For a time he can remember nothing, but soon it all comes back, the storm, the squall, the wreck.

And just at that moment sounds of wailing and of woe fall upon his ear from the other room. Some one is weeping and moaning in sadness and sorrow. A strange terror creeps over Sandie’s heart, a kind of nameless fear. He sits up and listens intently. Some one is talking too. It is Eppie. But her voice is strangely altered.

“My ain wee man! my ain wee man!” she is crying. “O dool (grief) on the day I e’er let you leave me! O John, John, John, you’ll never speak to your Eppie again! O my heart will break, my heart will break!”

Then once more she broke off into a fit of sobbing and crying.

A cold hand seemed to clutch at Sandie’s heart. He knew only too well what it all meant. John Menzies, the blithesome and merry little fisherman, was gone. It was but the lifeless body he had succeeded in bringing on shore—the soul had fled.

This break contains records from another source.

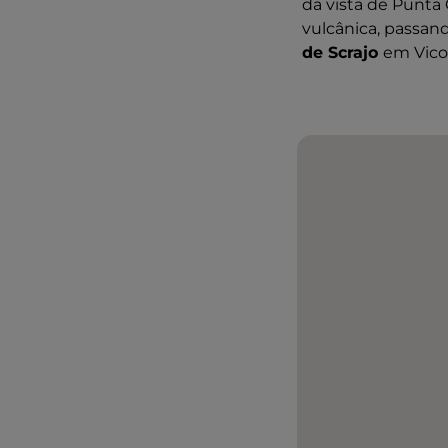
da vista de Punta
vulcânica, passan
de Scrajo
em Vico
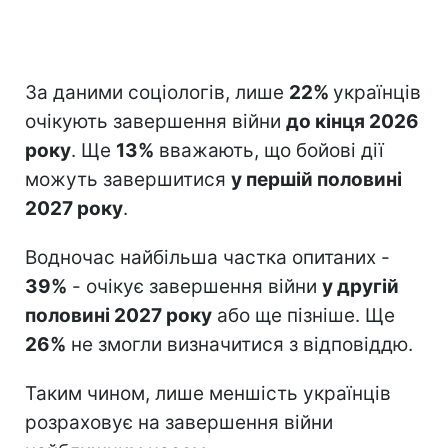
За даними соціологів, лише
22%
українців
очікують завершення війни
до кінця 2026
року
. Ще
13%
вважають, що бойові дії
можуть завершитися
у першій половині
2027 року
.
Водночас найбільша частка опитаних -
39%
- очікує завершення війни
у другій
половині 2027 року
або ще пізніше. Ще
26%
не змогли визначитися з відповіддю.
Таким чином, лише меншість українців
розраховує на завершення війни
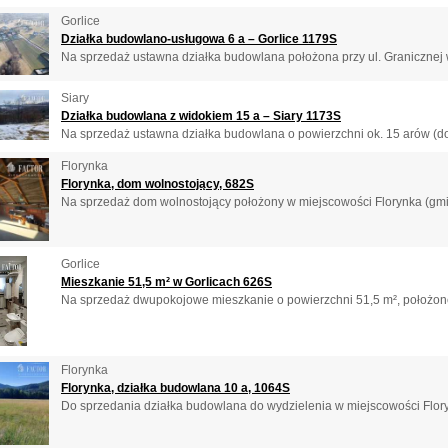
Gorlice
Działka budowlano-usługowa 6 a – Gorlice 1179S
Na sprzedaż ustawna działka budowlana położona przy ul. Granicznej w
Siary
Działka budowlana z widokiem 15 a – Siary 1173S
Na sprzedaż ustawna działka budowlana o powierzchni ok. 15 arów (do 
Florynka
Florynka, dom wolnostojący, 682S
Na sprzedaż dom wolnostojący położony w miejscowości Florynka (gmi
Gorlice
Mieszkanie 51,5 m² w Gorlicach 626S
Na sprzedaż dwupokojowe mieszkanie o powierzchni 51,5 m², położone
Florynka
Florynka, działka budowlana 10 a, 1064S
Do sprzedania działka budowlana do wydzielenia w miejscowości Flory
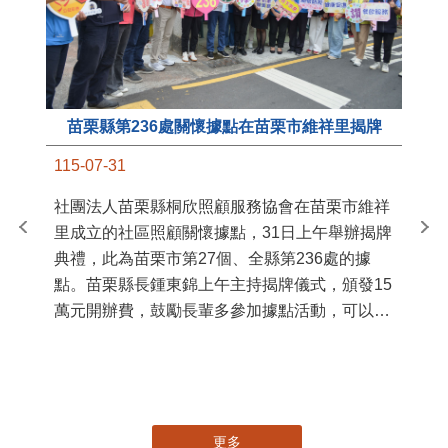
苗栗縣第236處關懷據點在苗栗市維祥里揭牌
11
115-07-31
國
社團法人苗栗縣桐欣照顧服務協會在苗栗市維祥
苗
里成立的社區照顧關懷據點，31日上午舉辦揭牌
署
典禮，此為苗栗市第27個、全縣第236處的據
作
點。苗栗縣長鍾東錦上午主持揭牌儀式，頒發15
縣
萬元開辦費，鼓勵長輩多參加據點活動，可以更
手
加健康、長壽。 坐落於苗栗市維祥里光華街89
號的社區照顧關懷據點，今 ...
更多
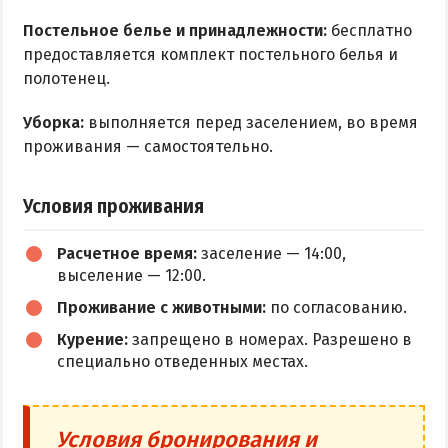
Постельное белье и принадлежности:
бесплатно
предоставляется комплект постельного белья и
полотенец.
Уборка:
выполняется перед заселением, во время
проживания — самостоятельно.
Условия проживания
Расчетное время:
заселение — 14:00,
выселение — 12:00.
Проживание с животными:
по согласованию.
Курение:
запрещено в номерах. Разрешено в
специально отведенных местах.
Условия бронирования и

Sandie rose now, although he felt a little giddy. He slowly dressed himself in dry clothes, that had thoughtfully been placed handy for him.

“Poor Eppie!” Sandie said half aloud, “even in her own great grief she did not forget me.” The very kindness of the woman’s act brought the tears to his eyes.

He opened his door at last and went softly into the kitchen.

Eppie was swaying back and fore beside the corpse, which lay on the bed; swaying backwards and forwards, her wet apron to her face and in an agony of grief.